John Dennis Hughes (March 3, 1945 – January 31, 2012) was a pioneer in the field of school-based alcohol and drug prevention efforts in the Pacific Northwest. He served in various capacities during his career including positions at the Washington State Office of Superintendent of Public Instruction and the Drug Enforcement Administration.

==Personal life==
Hughes was born in La Grande, Union County, Oregon, in 1945 to Frederick Manson "Tom" Hughes, and Dorothy Velma Hughes (née Wilmers). He was the younger brother of Metro Council President and former Hillsboro Mayor Tom Hughes and the ex-husband of Portland art patron Anne Hughes. He moved to Hillsboro with his family in 1952, where he graduated from Hillsboro High School in 1963. As an adult, he lived in Portland, Hillsboro, Vancouver, Washington, Kingston, Washington, and Sunnyside, Washington, where he retired in 2010, with Regina, his wife of three decades. He was deeply involved in Alcoholics Anonymous and was himself a recovering alcoholic.

==Professional career==
After high school, he worked as a VISTA volunteer, working with Mexican migrant farm workers in the Willamette Valley. While there, he pressed for the migrants themselves to assume a greater leadership role than had been the case prior. He received his Master of Social Work from Portland State University (without ever earning a bachelor's degree).

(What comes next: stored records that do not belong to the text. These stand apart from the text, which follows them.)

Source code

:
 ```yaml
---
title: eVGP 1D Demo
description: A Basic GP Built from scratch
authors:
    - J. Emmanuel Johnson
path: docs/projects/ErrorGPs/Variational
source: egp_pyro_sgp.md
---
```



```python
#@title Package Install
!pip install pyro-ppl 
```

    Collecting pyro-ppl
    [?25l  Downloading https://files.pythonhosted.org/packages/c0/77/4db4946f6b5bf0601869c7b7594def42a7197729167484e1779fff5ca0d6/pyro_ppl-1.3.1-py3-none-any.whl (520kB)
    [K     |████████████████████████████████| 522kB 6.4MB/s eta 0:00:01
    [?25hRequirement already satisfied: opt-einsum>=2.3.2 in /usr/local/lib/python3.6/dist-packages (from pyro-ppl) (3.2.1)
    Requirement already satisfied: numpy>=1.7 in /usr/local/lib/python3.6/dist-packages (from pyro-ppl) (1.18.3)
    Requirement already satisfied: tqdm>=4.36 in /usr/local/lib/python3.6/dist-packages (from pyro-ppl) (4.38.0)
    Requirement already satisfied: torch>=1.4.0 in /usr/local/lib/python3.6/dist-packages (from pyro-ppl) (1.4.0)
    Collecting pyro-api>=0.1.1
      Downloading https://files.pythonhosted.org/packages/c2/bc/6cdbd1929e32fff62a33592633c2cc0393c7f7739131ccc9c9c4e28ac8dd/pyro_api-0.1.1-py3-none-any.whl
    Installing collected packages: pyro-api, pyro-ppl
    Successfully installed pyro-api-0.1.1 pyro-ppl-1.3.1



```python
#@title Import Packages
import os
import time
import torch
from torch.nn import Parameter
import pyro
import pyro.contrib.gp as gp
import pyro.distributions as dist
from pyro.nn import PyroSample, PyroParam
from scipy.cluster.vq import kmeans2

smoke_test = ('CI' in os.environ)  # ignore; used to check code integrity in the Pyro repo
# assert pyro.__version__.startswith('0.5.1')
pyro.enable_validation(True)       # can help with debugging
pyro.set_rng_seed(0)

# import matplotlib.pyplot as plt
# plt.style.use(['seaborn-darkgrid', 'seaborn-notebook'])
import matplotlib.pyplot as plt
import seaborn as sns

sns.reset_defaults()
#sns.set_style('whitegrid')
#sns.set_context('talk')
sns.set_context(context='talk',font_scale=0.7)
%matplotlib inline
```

In the years before his work in the public schools, he worked in private practice as a family therapist, and worked as a support group facilitator in a variety of settings, including work with inmates of the Oregon Department of Corrections. Hughes did extensive work helping those who suffered from substance abuse.

===Work in public education===
In 1981, Hughes took a position with the Evergreen School District as an on-campus intervention expert. His duties included identifying students with substance abuse problems and getting them help, including referrals to alcohol and drug treatment facilities. Hughes moved to Bremerton, where he served as the Director of Drug Education Department, supervising a staff of school interventionists. He instituted reporting mechanisms to monitor their performance. The data from these reports, became part of subsequent government publications and scholarly papers to which Hughes contributed.

Hughes worked for the Washington State Office of Superintendent of Public Instruction in the 1990s and 2000s. There, he served as Director of the Safe and Drug Free Schools Program and as Program Supervisor of Intervention and Prevention Services.

During this time, he also worked in the Washington DC office of the US Justice Department's Drug Enforcement Administration as a Senior Prevention Programs Manager for the department's Demand Reduction Section. While there, as a member of the National Network of Safe and Drug-Free Schools and Communities, he worked to build bridges between the agency and community-based intervention and prevention programs. He oversaw the creation of a formal system of training for technical and community college students aspiring to become substance abuse counselors.

In the early 2000s, Hughes moved to Sunnyside, Washington and took the position of Safe Schools Director. In addition to anti-drug and alcohol efforts he was also responsible for efforts to counter the influence of youth gangs in the Sunnyside area. He aided in the establishment of school-based health programs.

After retirement, he continued to work and remained in Sunnyside until his death.